• SELECTED TEXT:
+ + + + + + +
Tuesday, September 18, 2018

HOW STRUGGLING DAYTON, OHIO, REVEALS THE CHASM AMONG AMERICAN CITIES


An abandoned factory stands behind a barbed wire fence in Dayton, Ohio. (Ty Wright for ProPublica)




HOW STRUGGLING DAYTON, OHIO, REVEALS THE CHASM AMONG AMERICAN CITIES

By Alec MacGillis, Propublica.org

As A ProPublica/Frontline Documentary Shows, The Economic And Social Gaps Among Cities Are Growing As Dramatic As The Gaps Between Urban And Rural Areas.

“Left Behind America,” a ProPublica/Frontline collaboration, premieres on PBS on Sept. 11 and can also be streamed.
The news this past year has been full of the tribulations facing the cities at the vanguard of the great urban rebirth. There are fights over Uber limits in New York, cash-free purchasing in Washington, D.C., and extreme housing costs in San Francisco.
Dayton, Ohio, has been grappling with a different set of concerns. For example, there was a spate of disturbing, unexplained deaths in a formerly middle-class neighborhood just northwest of downtown. Over the span of seven months, five women’s bodies were found scattered around the area, at least three of them the victims of homicides, the others likely dead by overdose. Three had gone undiscovered for so long that they’d been partly eaten by animals. The deaths, and their aftermath, seemed to capture three of the city’s pathologies — violence, drug abuse and abandonment — inside an area of little more than a few square blocks.
The plight of small and mid-sized post-industrial cities like Dayton is hardly new, but it’s gotten obscured in recent years. The 2016 election drew a lot of attention to the urban-rural divide — between vibrant blue islands and fading red expanses that turned out so strongly for Donald Trump. What all the talk of the urban-rural gap overlooks is the growing divide among cities, too.
There have always been more and less wealthy cities, but nothing like what is on display today, as a select group of hyper-prosperous cities put ever-greater distance between themselves and their counterparts. Consider this. In 1980, even after the first wave of deindustrialization, Middle American cities such as Dayton were remarkably close to par with their coastal peers. Per capita income in the Seattle area was only 16 percent greater than in the Dayton area. In metro Boston, the edge was only 6 percent. In New York, 14 percent. In Washington, 31 percent. And in the San Francisco Bay Area, 33 percent.
All those cities have since left Dayton in the dust. Seattle’s per capita income is now 48 percent greater. Boston’s edge has jumped all the way to 61 percent — a tenfold increase. New York and Washington are both over 50 percent greater. And in the Bay Area, per capita income is 94 percent greater than in the Dayton area—that is, almost double. (And these stats are for the whole Dayton area, not just the diminished city proper, which has lost nearly half its population since 1960, to about 140,000 today, and where more than a third of the population now lives in poverty.) You’ll find similarly widening gaps if you substitute Dayton with St. Louis or Milwaukee or Fresno or Buffalo.
+ + + + + + +
• DATASET ENTRIES:
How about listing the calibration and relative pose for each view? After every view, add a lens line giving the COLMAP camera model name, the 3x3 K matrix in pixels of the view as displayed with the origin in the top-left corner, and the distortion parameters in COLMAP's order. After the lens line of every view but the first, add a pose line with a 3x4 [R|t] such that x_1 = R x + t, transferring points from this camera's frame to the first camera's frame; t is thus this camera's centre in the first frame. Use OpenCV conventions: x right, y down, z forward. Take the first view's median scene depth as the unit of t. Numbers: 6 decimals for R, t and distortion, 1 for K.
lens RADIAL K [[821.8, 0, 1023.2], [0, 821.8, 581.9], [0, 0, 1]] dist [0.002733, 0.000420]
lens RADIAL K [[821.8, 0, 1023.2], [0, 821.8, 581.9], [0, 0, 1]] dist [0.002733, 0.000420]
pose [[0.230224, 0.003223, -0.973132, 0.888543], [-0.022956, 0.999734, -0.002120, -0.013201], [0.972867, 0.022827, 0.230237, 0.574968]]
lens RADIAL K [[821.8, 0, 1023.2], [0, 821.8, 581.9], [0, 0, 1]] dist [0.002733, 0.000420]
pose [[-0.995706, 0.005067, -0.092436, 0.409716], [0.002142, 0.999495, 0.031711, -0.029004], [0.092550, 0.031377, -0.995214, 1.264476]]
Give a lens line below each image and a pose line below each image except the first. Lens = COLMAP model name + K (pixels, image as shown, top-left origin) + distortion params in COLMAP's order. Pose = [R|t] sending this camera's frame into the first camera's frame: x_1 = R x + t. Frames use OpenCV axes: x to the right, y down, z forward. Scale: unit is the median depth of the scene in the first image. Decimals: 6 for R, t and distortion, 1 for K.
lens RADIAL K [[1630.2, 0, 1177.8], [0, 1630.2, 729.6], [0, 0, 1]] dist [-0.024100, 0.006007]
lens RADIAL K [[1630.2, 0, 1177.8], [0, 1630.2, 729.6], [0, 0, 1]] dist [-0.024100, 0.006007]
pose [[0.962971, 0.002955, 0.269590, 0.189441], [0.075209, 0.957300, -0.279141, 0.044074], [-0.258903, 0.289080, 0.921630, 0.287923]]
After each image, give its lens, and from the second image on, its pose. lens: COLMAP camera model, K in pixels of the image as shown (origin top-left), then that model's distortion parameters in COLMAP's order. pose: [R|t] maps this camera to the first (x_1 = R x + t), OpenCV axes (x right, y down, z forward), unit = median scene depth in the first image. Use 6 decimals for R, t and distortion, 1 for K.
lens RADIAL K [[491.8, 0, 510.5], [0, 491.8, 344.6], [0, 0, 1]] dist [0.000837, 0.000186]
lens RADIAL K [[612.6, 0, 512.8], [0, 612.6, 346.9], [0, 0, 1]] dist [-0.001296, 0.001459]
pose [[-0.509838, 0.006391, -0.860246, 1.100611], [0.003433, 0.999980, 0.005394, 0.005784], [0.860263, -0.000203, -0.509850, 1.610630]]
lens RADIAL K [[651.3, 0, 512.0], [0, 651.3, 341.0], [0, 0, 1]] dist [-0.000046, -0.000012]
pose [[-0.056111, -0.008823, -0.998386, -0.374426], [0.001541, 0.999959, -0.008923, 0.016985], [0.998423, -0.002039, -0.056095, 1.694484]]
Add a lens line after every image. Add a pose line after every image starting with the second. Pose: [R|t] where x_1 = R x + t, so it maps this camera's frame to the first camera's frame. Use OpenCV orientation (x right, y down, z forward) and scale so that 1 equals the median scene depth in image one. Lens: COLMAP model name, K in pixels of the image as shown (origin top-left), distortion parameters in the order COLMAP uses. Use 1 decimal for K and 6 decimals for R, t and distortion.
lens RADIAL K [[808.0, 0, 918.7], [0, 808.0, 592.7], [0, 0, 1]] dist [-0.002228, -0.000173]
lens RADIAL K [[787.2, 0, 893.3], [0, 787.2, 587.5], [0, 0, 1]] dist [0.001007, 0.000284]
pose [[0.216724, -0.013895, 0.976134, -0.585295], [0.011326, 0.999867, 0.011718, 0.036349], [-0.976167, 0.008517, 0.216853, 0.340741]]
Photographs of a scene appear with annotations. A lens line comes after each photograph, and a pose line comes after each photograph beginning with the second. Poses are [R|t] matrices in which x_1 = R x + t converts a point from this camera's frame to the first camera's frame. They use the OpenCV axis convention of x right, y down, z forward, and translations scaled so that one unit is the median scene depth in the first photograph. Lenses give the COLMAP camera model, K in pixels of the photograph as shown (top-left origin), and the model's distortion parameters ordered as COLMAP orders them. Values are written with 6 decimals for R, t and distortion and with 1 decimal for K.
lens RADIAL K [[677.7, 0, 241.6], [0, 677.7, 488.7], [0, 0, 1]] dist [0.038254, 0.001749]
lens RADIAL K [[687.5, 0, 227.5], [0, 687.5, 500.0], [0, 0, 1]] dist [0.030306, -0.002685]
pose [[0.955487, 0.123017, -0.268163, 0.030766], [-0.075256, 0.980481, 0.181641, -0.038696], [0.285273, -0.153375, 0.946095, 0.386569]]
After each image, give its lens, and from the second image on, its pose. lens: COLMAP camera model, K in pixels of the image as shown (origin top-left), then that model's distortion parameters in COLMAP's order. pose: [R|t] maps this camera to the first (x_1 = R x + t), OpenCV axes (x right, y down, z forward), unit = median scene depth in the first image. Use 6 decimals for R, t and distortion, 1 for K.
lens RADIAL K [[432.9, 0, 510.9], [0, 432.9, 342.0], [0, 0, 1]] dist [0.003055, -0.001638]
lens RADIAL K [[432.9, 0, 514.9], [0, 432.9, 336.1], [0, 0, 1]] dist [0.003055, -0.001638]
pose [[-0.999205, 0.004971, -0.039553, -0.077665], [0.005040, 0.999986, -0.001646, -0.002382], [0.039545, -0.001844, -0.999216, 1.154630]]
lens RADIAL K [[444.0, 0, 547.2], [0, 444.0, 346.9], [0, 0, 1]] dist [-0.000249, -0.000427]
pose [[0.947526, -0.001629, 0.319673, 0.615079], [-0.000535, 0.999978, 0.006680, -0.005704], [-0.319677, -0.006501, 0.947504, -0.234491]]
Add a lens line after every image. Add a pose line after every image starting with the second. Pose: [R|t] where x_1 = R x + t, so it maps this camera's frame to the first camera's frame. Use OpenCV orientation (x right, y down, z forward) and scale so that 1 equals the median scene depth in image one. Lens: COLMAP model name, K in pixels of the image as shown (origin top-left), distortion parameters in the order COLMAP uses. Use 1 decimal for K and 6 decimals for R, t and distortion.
+ + + + + + +
• THE PROBLEM:
Carry on the article about Dayton, Ohio, and the widening gap among American cities, starting after its last sentence. The rows can be left aside here.

• ANSWER BELOW:
You hardly need income data, though, to discern these divides. Just use your own eyes. Take, for instance, the increasingly stark contrast between Washington, D.C., and Baltimore, where I live. A few decades ago, the cities were strikingly similar in their scale, levels of wealth and urban challenges — in fact, Baltimore’s population was 150,000 larger than D.C.’s as recently as 1980.
Today, to travel the 40 miles between the two cities is to risk vertigo, so wildly disparate have they become in cost of living, income levels and growth trajectory. Baltimore is laboring to demolish thousands of late-19th century townhouses that would each fetch close to seven figures in many parts of D.C. Last year, a single Realtor in D.C. sold five homes for more than $3.7 million each, more than any home sold in Baltimore that year. Maryland Gov. Larry Hogan in 2015 approved an expansion of the Washington Metro while killing a new rail line for Baltimore’s paltry transit system, furthering the divide.
You might expect regional inequality to self-correct, given how costly and congested the hyper-prosperous cities have become. Instead, the success of these cities feeds on itself, as more employers and highly educated people decide they need to be where the action is. It’s a winner-take-all, rich-get-richer effect. The result is less than ideal for everyone: Those in the winner-take-all cities struggle to get by even with a decent salary, while those in the left-behind cities face demoralizing blight and struggle to find fulfilling work.
This is the exact opposite of what was supposed to happen in the digital age. The internet was supposed to free us to live anywhere. But as Berkeley economist Enrico Moretti foresaw in his 2011 book, “The New Geography of Jobs,” the tech economy in fact encourages agglomeration: Innovation happens best in close proximity, not to mention that it’s easier to make your venture-capital pitch face to face. “It is almost as if, starting in the 1980s, the American economy bifurcated,” Moretti wrote. “On one side, cities with little human capital and traditional economies started experiencing diminishing returns and stiff competition from abroad. On the other, cities rich in human capital and economies based on knowledge-intensive sectors started seeing increasing returns and took full advantage of globalized markets.”
The irony for Dayton is that it knows the value of innovation clusters as well as anywhere. In the early decades of the last century, the city was home not only to the Wright brothers, but to lesser known inventors like Charles Kettering, who is credited with the electrical starting motor, among many automotive advances. The difference in the industrial age was that the manufacturing that flowed from those advances could be done just about anywhere with manpower, raw materials and transportation access. Today, manufacturing is typically done overseas, while the wealth accumulates in the hub cities where the intellectual property originated.
Economic concentration also plays a role in how the tech economy fuels regional inequality. As certain industries become dominated by certain companies — think of Google and Facebook’s growing share of ad revenue, or Amazon’s growing share of retail — it follows that more and more wealth flows to the places where those companies are based: the Bay Area and Seattle.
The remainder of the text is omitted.